Vitamin D regulates calcium absorption and promotes bone health. It fights depression, improves muscle function, and assists in skin cell renewal. You can also rely on it to boost weight loss.
Best food sources include salmon, sardines, egg yolk, shrimp and cheese. Exposure to natural sunlight is also an excellent natural source.
Vitamin E works great for the skin. It can decrease its roughness, reduce wrinkles and keep your skin firm and free from dark spots. This makes it one of the top vitamins for frequent travelers.
Overall, it can balance your cholesterol level while reducing your fatigue. It can improve your physical endurance, too.
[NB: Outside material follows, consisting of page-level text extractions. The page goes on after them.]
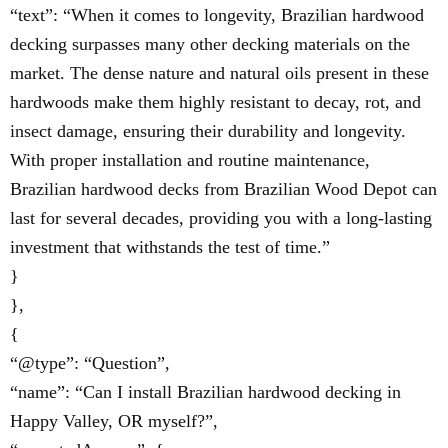
“text”: “When it comes to longevity, Brazilian hardwood
decking surpasses many other decking materials on the
market. The dense nature and natural oils present in these
hardwoods make them highly resistant to decay, rot, and
insect damage, ensuring their durability and longevity.
With proper installation and routine maintenance,
Brazilian hardwood decks from Brazilian Wood Depot can
last for several decades, providing you with a long-lasting
investment that withstands the test of time.”
}
},
{
“@type”: “Question”,
“name”: “Can I install Brazilian hardwood decking in
Happy Valley, OR myself?”,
To get more vitamin E, you can increase your intake of tofu, shrimp, avocado, sunflower seeds, almonds and wheat.
Vitamin F aids in the function of your nervous system. It nourishes skin cells, creates healthy mucous membranes, and enhances joint functions. It controls acne effectively as well.
Best food sources for this vitamin include salmon, trout, walnuts, grapeseed oil, olive oil and soybean.
If you are struggling with dark circles because of traveling, vitamin K can surely help you.
Aside from that, the vitamin is also good in preventing cardiovascular issues, such as hardening of the arteries. It promotes healthy teeth and heart, too. Natto, miso, lamb, duck and beef liver are the most common foods rich in vitamin K.